Monday, October 13, 2008

The Winds of Change...

Mon 13th Oct 2008

Yup, you guessed correctly! And yup again, this is gonna be another philosophical ranting from little ole me...haha! So, if you're not in the mood, do pray go somewhere else lo. To those who proceed reading this entry, my sincere apologies for any repeats. Unintentional...just the "AD factor" in this ole man...

Ever since my retirement, I've had so much more time on my hands to reflect on happenings & changes to & in my life...my hopes, my dreams and whatnots.

I always had that feeling inside myself that what I've tried to do ( many of which are not the norm of things a father/parent is supposedly responsible & required to do ) would result in a family that's so much closer-knit and so much more caring of one another than what I've seen around me at that time.

But, alas, as time passed, one by one...my hopes, my dreams, my expectations... have been periodically, step by step, dashed! All that, which had happened so far in my life, have proven that all my rebellous efforts against the established norms of behaviour, have been in vain. Can't say here that I was not forewarned. I was.
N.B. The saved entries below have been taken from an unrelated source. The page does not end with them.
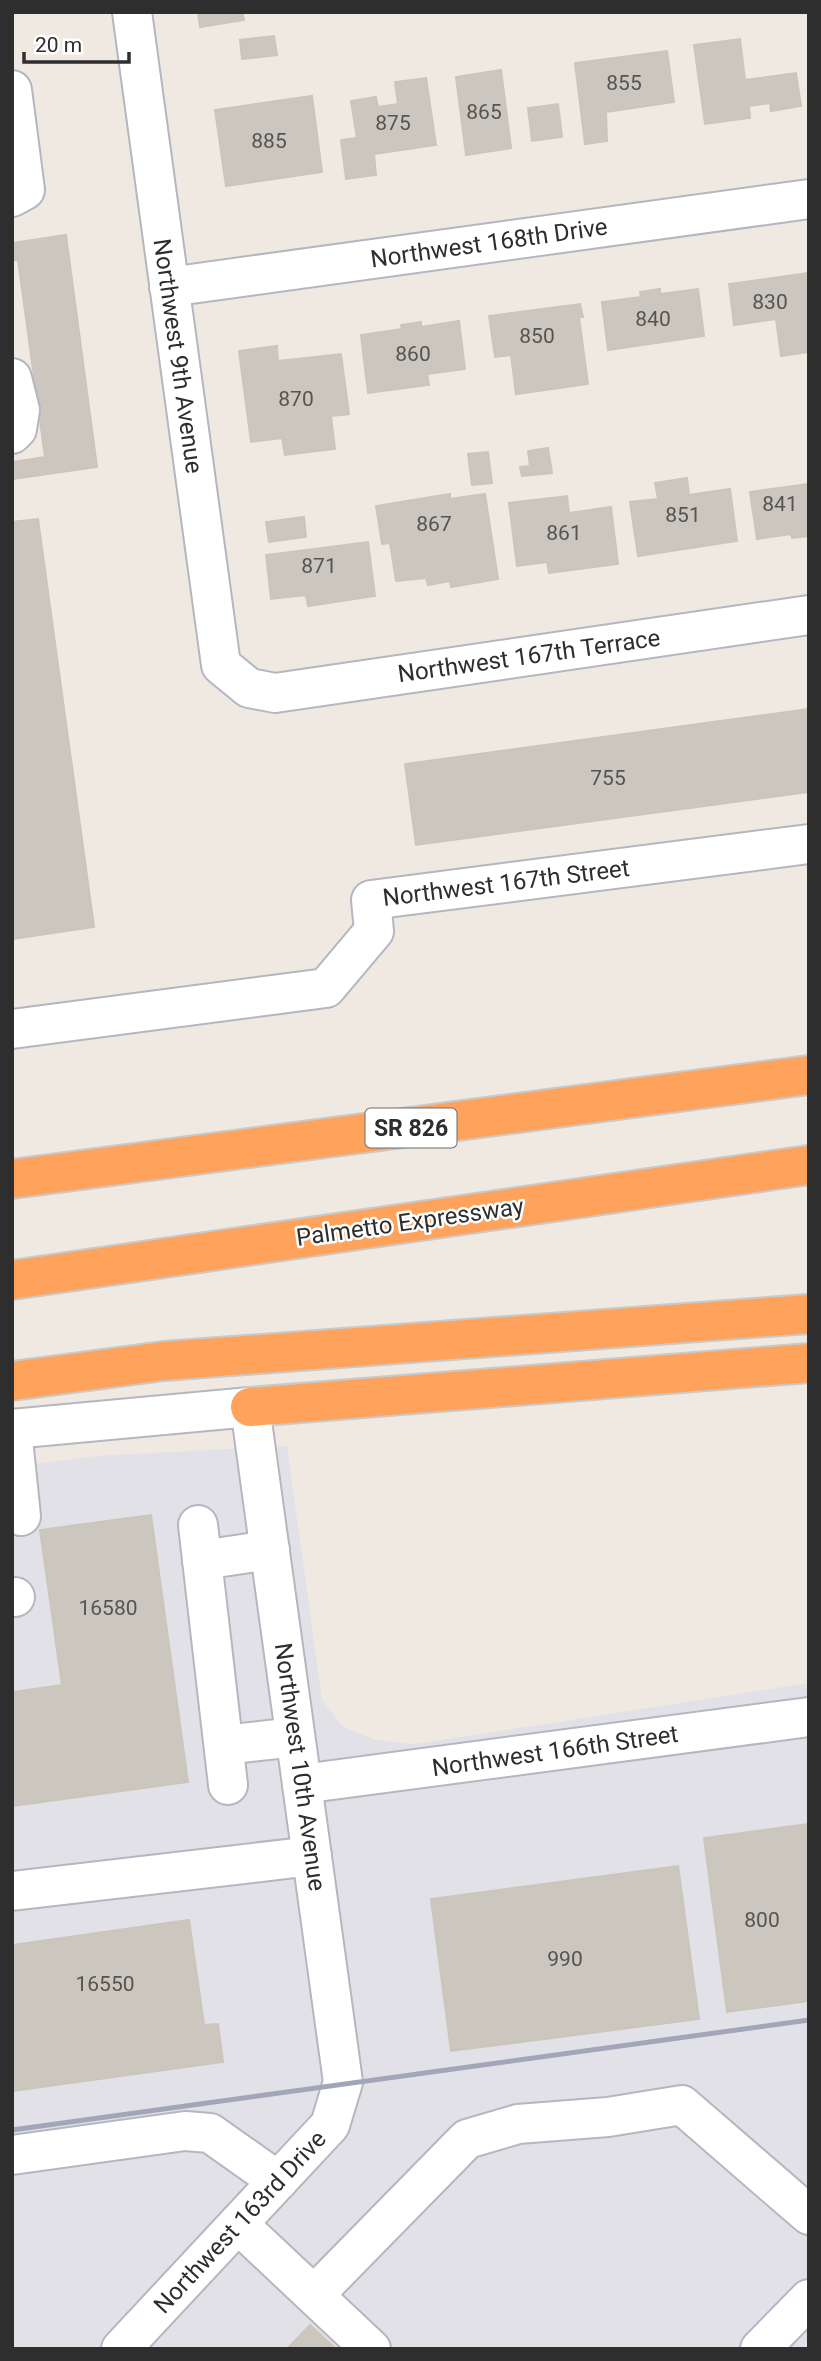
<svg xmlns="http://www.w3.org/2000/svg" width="821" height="2361" font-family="Roboto,sans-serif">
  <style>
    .industrial { fill: #e3e1e8 }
    .building { fill: #cbc7bf; stroke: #cbc5ba; stroke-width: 2 }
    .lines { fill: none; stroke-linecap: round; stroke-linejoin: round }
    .minor-casing { stroke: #b4b7c1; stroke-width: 42 }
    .highway-casing { stroke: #c9c9c9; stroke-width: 42 }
    .minor { stroke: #fff; stroke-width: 38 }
    .highway { stroke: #ffa35c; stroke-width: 38 }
    .rail { stroke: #a3a6b8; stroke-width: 5 }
    .labels { text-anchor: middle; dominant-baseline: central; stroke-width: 5; stroke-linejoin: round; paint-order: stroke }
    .number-label { font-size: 21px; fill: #555452 }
    .shield { fill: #fff; stroke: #6d6d6d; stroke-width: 2 }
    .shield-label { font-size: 23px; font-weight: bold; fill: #2e2e2e }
    .street-label { font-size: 24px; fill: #2e2e2e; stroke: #fff }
  </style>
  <rect width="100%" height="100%" fill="#efe9e1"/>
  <polygon class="industrial" points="287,1446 322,1700 342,1726 375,1740 416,1744 809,1683 809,2349 12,2349 12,1467 96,1456"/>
  <g class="building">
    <polygon points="198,12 242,12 244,20 200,27"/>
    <polygon points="274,36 277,55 242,59 240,40"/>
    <polygon points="740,39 745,80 796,73 801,106 771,111 770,103 749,106 750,118 705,124 694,45"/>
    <polygon points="667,51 674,102 606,112 607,141 585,144 575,63"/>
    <polygon points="501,70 511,148 466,155 456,77"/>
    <polygon points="426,78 436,145 374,154 376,175 346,179 341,140 357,138 351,101 376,97 378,107 398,104 395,82"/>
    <polygon points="312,96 322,172 226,186 215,110"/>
    <polygon points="558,104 562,137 532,141 528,108"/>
    <polygon points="66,235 97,467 12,479 12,462 45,457 18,260 12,260 12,243"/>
    <polygon points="809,273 809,352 781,356 776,319 734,325 729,284"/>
    <polygon points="660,289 660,294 698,289 704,336 608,350 602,302 641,297 640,292"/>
    <polygon points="580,304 583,317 579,317 588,384 516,394 511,355 495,357 489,316"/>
    <polygon points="459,321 465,369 427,374 429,385 368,393 361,335 402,329 401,325 421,322 421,327"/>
    <polygon points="277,346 278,361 341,354 349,414 331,416 335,449 285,455 282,438 251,442 239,351"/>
    <polygon points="548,448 552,473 522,476 520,467 530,466 528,451"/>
    <polygon points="488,452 492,483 472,485 468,454"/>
    <polygon points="687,478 689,495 730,489 737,541 638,556 630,502 658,499 655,483"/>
    <polygon points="809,484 809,536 792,538 791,534 757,539 750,492"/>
    <polygon points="450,494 450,499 485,494 498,579 451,587 450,581 428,585 426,578 396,581 390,543 382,544 376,506"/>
    <polygon points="567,496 569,513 611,507 618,564 549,573 547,562 517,566 509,503"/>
    <polygon points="304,517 306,537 269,542 266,522"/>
    <polygon points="38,519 94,927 12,939 12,522"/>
    <polygon points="368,542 375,596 308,606 306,595 271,599 266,555"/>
    <polygon points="809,709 809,792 416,845 405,764"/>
    <polygon points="151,1515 188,1782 12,1806 12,1688 13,1692 62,1685 40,1530"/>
    <polygon points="809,1824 809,2001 727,2012 704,1838"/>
    <polygon points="678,1866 699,2019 451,2051 431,1899"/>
    <polygon points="189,1920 204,2025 218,2024 223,2062 12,2091 12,1945"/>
    <polygon points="310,2325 336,2349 287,2349"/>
  </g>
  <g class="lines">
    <g class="minor-casing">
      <g id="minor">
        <polyline points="132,12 221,665 249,688 275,693 809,615"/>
        <polyline points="12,90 25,190 12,197"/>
        <polyline points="169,287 809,199"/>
        <polyline points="12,378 20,410 17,429 12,434"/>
        <polyline points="12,1029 326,988 374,931 371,900 809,844"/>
        <polyline points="12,1429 250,1407 343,2082 330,2125 121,2349"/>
        <polyline points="12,1430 21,1516"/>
        <polyline points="198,1525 228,1785"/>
        <polyline points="202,1560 270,1550"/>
        <polyline points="12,1597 15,1597"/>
        <polyline points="224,1745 295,1737"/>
        <polyline points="302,1784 809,1717"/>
        <polyline points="12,1891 312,1856"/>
        <polyline points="12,2155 185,2131 210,2133 278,2181"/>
        <polyline points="238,2224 371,2349"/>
        <polyline points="314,2295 467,2139 518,2124 608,2117 682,2105 809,2215"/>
        <polyline points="760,2349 809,2299"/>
      </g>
    </g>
    <g class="highway-casing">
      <g id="highway">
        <polyline points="12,1179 809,1075"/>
        <polyline points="12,1280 809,1165"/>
        <polyline points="12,1381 164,1361 809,1314"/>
        <polyline points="250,1407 809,1363"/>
      </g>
    </g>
    <use href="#minor" class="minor"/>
    <use href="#highway" class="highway"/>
    <polyline class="rail" points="12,2130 809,2020"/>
  </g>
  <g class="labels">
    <g class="number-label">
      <text x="624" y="83">855</text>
      <text x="484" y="112">865</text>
      <text x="393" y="123">875</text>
      <text x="269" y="141">885</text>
      <text x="770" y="302">830</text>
      <text x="653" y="319">840</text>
      <text x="537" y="336">850</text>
      <text x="413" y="354">860</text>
      <text x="296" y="399">870</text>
      <text x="780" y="504">841</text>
      <text x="683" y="515">851</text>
      <text x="434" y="524">867</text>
      <text x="564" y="533">861</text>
      <text x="319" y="566">871</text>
      <text x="608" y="778">755</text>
      <text x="108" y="1608">16580</text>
      <text x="762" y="1920">800</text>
      <text x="565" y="1959">990</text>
      <text x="105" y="1984">16550</text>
    </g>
    <rect class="shield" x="365.5" y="1108.5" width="91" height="39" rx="5"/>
    <g class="shield-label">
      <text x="411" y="1128">SR 826</text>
    </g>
    <g class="street-label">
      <text transform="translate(489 243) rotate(-8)">Northwest 168th Drive</text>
      <text transform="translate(178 356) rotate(82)">Northwest 9th Avenue</text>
      <text transform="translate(529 656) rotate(-8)">Northwest 167th Terrace</text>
      <text transform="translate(506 883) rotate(-7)">Northwest 167th Street</text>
      <text transform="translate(410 1222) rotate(-8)">Palmetto Expressway</text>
      <text transform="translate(555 1751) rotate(-8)">Northwest 166th Street</text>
      <text transform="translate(300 1767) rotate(82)">Northwest 10th Avenue</text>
      <text transform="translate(240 2222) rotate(-47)">Northwest 163rd Drive</text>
    </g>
  </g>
  <rect width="821" height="2361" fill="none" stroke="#2e2e2e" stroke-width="28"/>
  <path d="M24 52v10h105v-10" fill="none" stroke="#2e2e2e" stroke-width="3.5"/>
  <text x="35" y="52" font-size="21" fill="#2e2e2e" stroke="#ffffff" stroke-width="5" paint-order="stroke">20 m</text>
</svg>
I just believed more in myself...my strong faith in my family.

Now, at this point in time, nothing is better nor improved...compared with families who stuck by the time-tested parental behaviour & decisions. In fact, one can even say that my life is worse...worse than if I had been like other parents. Those whom I know...those who stuck to their minimum responsibilities as parents, have appeared to come out better & with a seemingly happier life now. Trying to be different, apparently, does not pay!

Who am I to be different? Who am I to prove others wrong? Who am I to change what Life is? Who am I to expect anything more or different?

The answer? A stupid idealistic ole fool!! One who doesn't know his place in this world...a dreamer.

At such times, words like "Don't expect anything!"; "Water in a river never flows upstream..." ; "That's life..."; keep on re-cycling in my mind.

Don't expect anything? I believe...With hopes & expectations alive in one's heart, one can then only have something to live for...wishing maybe nothing more than just a happy & comfortable ending to one's journey through life? With one's family members sharing one's life? Esp after one had carried out one's responsibilities as a parent to one's best capabilities, even against all odds, and brought one's family to a successful conclusion? Is that kind of expectation wrong? To be faced with the lowest of all humiliation & disrespect at this time of one's life is to be expected? And not the reverse? YOU tell me.

Yup, water in a river never flows upstream...agreed! But when a stream has been nurtured to develop into a great river, aren't those close to it to inadvertently or indirectly receive some heart-warming benefits, however small, in the process? Could be just the pride & joy of being next to a great river? Not just incessant floods & uncontrolled damage to all around it?

That's life? All this while, I had felt & believed that life is what one makes of it. The results of one's hard labour? The fruits to be enjoyed at the end of the day? Nope. It doesn't appear to be that to me anymore. The trees that we've cultivated with such tender loving care, but which we had to leave to fend for themselves at maturity, would be exposed to all the elements of the world. And, if unlucky, they would be attacked & probably overwhelmed by those evil elements so powerful as to undo all the good that we had previously showered upon them. Consequently, these trees might be stricken with some incurable disease that would be so devastatingly harmful to all around them...maybe even fatal....if one does not dissociated them from our ever so vulnerable selfs. One would ultimately have to leave them or forever be doomed in the process! Like a stab in the back? In my case, it was like murder in broad daylight? Like a saying goes...one has to cut off a gangrenous limb before the poison spreads and kills the whole body!

If the above are what Life truly is, then what can one to do?

From what I've been fortunate to witness - and now learning...the hard way, one has only but one choice. Acceptance is the key. Be happy with what one has left. We started life's journey with only our life partner...only the 2 of us. Now, we are back to only the 2 of us (finally only 1 would be left)...whether we like it or not. Every new day is a bonus from God. Each new day is to be treasured because it could be our last. Anything else good that comes our way, is also a bonus, with God's blessing. No expectations now but only that of Peace, Happiness & Good Health. And, of course, a pleasant trip when leaving this world...when the time comes...

PEACE.

And may God bless you, too...enjoy your Bonus Day #1 for this new week!!

ps. Cine Nite on Sunday was "Get Smart", the movie. Enjoyable. The ole Get Smart hilarious blunders. Even "The Rock" was there, in a supportive role. Try it...if you like action comedies.